• Grow sales by $10,000,000!
  • Reduce costs by 10%!
  • Improve Customer Satisfaction by 5 points!
  • Train 10,000 people!

Why is it when goals are shared, they are usually given in these huge, scary, seemingly insurmountable numbers? The first time it happened to me, I was a young manager taking over a branch in a depressed socio-economic area of my city. When I saw the huge numbers, I completely panicked and felt defeated before I even started. Ironically, that was just the opposite effect from what the goal was supposed to have!

Goals are more than just the numbers given to you by management – they are the lifeblood of having a sustainable company. As managers, we must embrace goal setting and devote the appropriate time to plan our execution to achieve our goals. Goal setting is like most things in life – you’ll get out of it what you put into it! Let’s take a look at three tips for better goal setting:

  • Breaking Goals into Manageable Bites
  • Action Steps
  • Tracking

Breaking Goals into Manageable Bites

Do you know how to eat an elephant? One bite at a time! You do the same thing with big goals. Break them down into more manageable bites. An annual goal can be broken down into quarterly, monthly, weekly, even daily targets – use as small an increment as you need. Are you setting goals for a team of five? Break it down to per person per day. Flying solo on the goals? You can break it down by hour, if that is the bite size that best fits your personality.

For me, I have found starting with quarterly helps. If that is still too big or unwieldy to manage for you, as I said you can go to monthly, then weekly then daily if necessary.
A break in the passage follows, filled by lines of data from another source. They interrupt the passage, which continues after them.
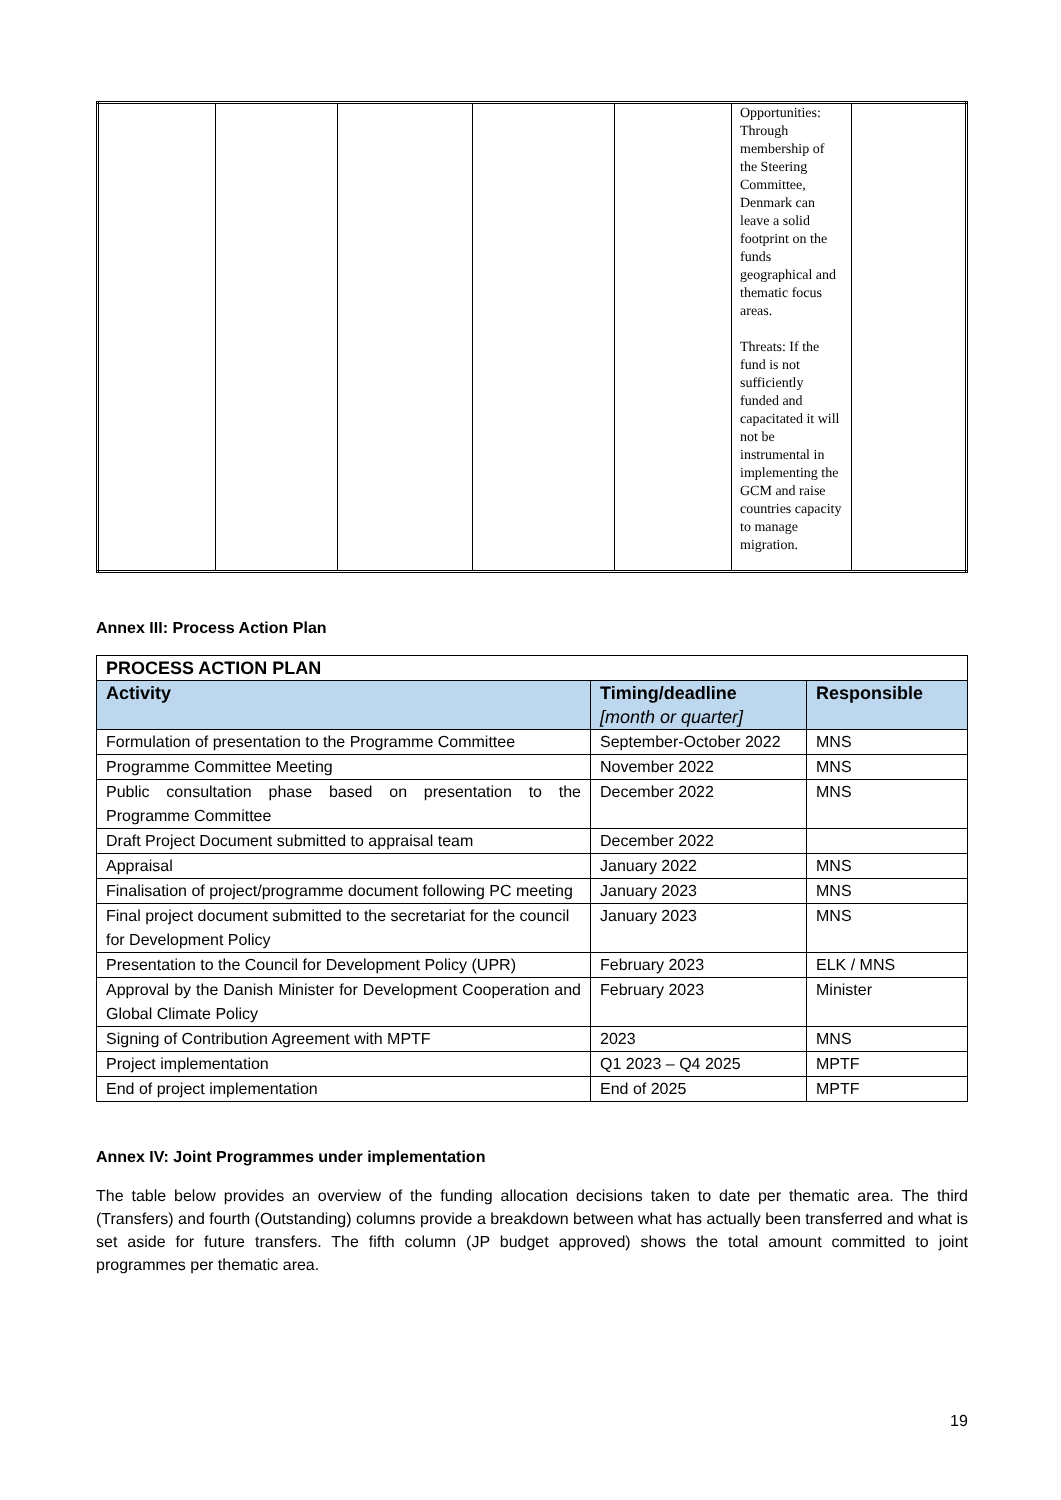| | | | | | Opportunities: Through membership of the Steering Committee, Denmark can leave a solid footprint on the funds geographical and thematic focus areas. Threats: If the fund is not sufficiently funded and capacitated it will not be instrumental in implementing the GCM and raise countries capacity to manage migration. | |
Annex III: Process Action Plan
| PROCESS ACTION PLAN | | |
| --- | --- | --- |
| Activity | Timing/deadline [month or quarter] | Responsible |
| Formulation of presentation to the Programme Committee | September-October 2022 | MNS |
| Programme Committee Meeting | November 2022 | MNS |
| Public consultation phase based on presentation to the Programme Committee | December 2022 | MNS |
| Draft Project Document submitted to appraisal team | December 2022 | |
| Appraisal | January 2022 | MNS |
| Finalisation of project/programme document following PC meeting | January 2023 | MNS |
| Final project document submitted to the secretariat for the council for Development Policy | January 2023 | MNS |
| Presentation to the Council for Development Policy (UPR) | February 2023 | ELK / MNS |
| Approval by the Danish Minister for Development Cooperation and Global Climate Policy | February 2023 | Minister |
| Signing of Contribution Agreement with MPTF | 2023 | MNS |
| Project implementation | Q1 2023 – Q4 2025 | MPTF |
| End of project implementation | End of 2025 | MPTF |
Annex IV: Joint Programmes under implementation
The table below provides an overview of the funding allocation decisions taken to date per thematic area. The third (Transfers) and fourth (Outstanding) columns provide a breakdown between what has actually been transferred and what is set aside for future transfers. The fifth column (JP budget approved) shows the total amount committed to joint programmes per thematic area.
19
See how much more manageable $10,000,000 seems when broken down to the daily level.

  • $10,000,000/365 = $27,397.26
  • Now break it down for your team of five.
  • §$27,397.26/5 = $5579.45
  • $5,600 per person per day seems much more doable than $10,000,000, doesn’t it?

Action Steps

Now that you have your goals broken down into more manageable bites, how are you going to achieve them? This is where action steps come in. Action steps make up the meat of your plan. They give you the road map to achieve your goals. Plan your work and work your plan…in order to achieve our goals!

When I received a goal of training 10,000 people, I almost had a heart attack. Then I sat down and thought about what that meant. Next I worked on my action steps to achieve that lofty goal.

In this particular situation, I thought about who, what, when, where and how. These helped me think through the different audiences, the components needed for each audience and the production schedule to make them happen. The result was a training program nominated for a public relations award that year!


Goals are great. Results are more important. How do we know the results? Why, tracking, of course. The old adage “you cannot manage what you do not measure” is true! Track progress towards your goals with appropriate frequency (daily, weekly, monthly, etc.). Don’t just look at the actual numbers, though. Look at the action steps, too. I frequently found that numbers fell short when the action steps were circumvented. A good plan (action steps) can’t deliver if it isn’t followed.

I’ve found it helps to create a fun visual for tracking purposes. Just looking at numbers can be boring. Once I used a puzzle. Each incremental improvement in the efficiency achieved put a new piece of the puzzle in place. Once the puzzle was complete, our team got a special treat that was revealed by the completed puzzle. It got to the point where my team was asking me every day when I was going to update the puzzle.

While I’ve primarily been focused on goal setting in a work environment, these tips apply across the board. Want to save money for a special trip or a new car? These tips will work. How about losing weight (my perennial favorite)? If you break down your goal, follow your plan, and track your progress - these tips will work for weight loss, too!

At the end of the day, just remember, when faced with a seemingly insurmountable goal, even an elephant can be eaten one bite at a time.